→ Vos tâches:
1. Dans l'extrait sur Ramtane Lamamra, où les réunions convoquées au préalable se sont-elles tenues ?
2. Poursuivez l'extrait sur Ramtane Lamamra et les réunions de Tindouf après sa dernière phrase.

→ Extrait de la source:
........

Son ministre des affaires étrangères, Ramtane Lamamra qui dirige la délégation de son pays accompagnée de certains membres du Polisario avait pris le soin au préalable de faire convoquer en présence des responsables du renseignement,plusieurs réunions dans les camps de Tindouf , destinées à accorder les violons entre mentor et protégés pour plaider de la même voix avec une répartition des rôles et des tâches dans ce qui s’apparente à une offensive diplomatique destinée à porter des coups aux thèses marocaines.

........

→ Données fournies:

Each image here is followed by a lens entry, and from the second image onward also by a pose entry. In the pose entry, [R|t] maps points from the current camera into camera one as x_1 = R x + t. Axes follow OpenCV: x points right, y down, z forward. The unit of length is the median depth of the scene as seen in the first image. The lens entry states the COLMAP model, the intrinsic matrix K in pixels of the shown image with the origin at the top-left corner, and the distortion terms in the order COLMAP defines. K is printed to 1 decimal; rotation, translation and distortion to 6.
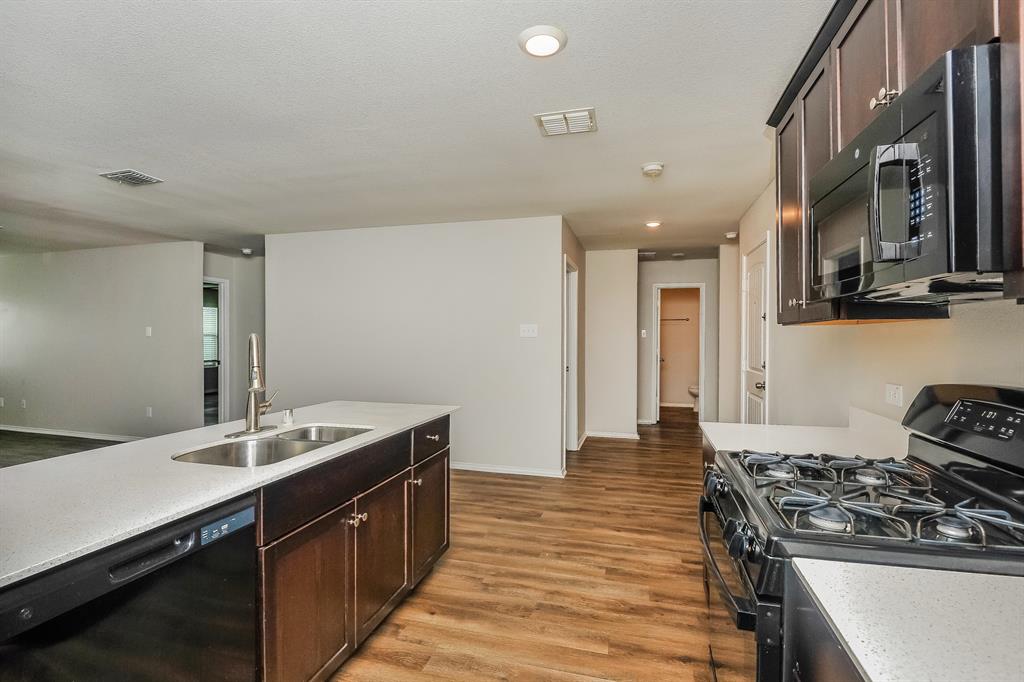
lens RADIAL K [[478.9, 0, 511.2], [0, 478.9, 340.5], [0, 0, 1]] dist [-0.029543, -0.000217]
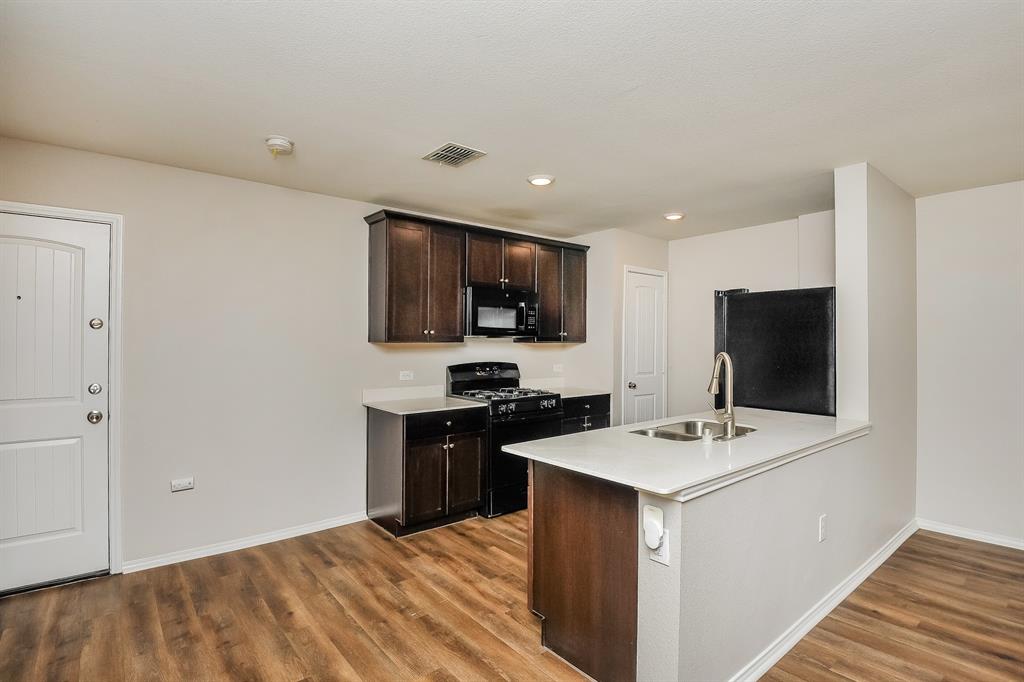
lens RADIAL K [[497.6, 0, 509.3], [0, 497.6, 339.8], [0, 0, 1]] dist [-0.001310, -0.000250]
pose [[-0.817033, -0.006760, 0.576551, -0.623325], [-0.007888, 0.999969, 0.000546, -0.041216], [-0.576536, -0.004102, -0.817061, 1.785597]]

........

→ Réponses aux tâches:
1. Dans les camps de Tindouf.

2.
Parallèlement, le chef de la diplomatie algérienne a réuni, cette fois-ci, ces homologues des pays membres membres de l’Union Africaine, présents à New-York, pour en faire de même et assurer à ce forcing un maximum de réussite et d’efficacité en les incitant à rallier tous les appuis possibles aux thèses algériennes. Une démarche condamnée par avance si l’on sait que cette Union Africaine a perdu toute crédibilité sur le plan international devant son impuissance à régler le moindre conflit sur le continent. Si la démarche du diplomate algérien est vouée par avance à l’échec, la vigilance doit rester de mise surtout au moment où des pays européens s’apprêreet à brouiller les cartes en reconnaissant le Polisario.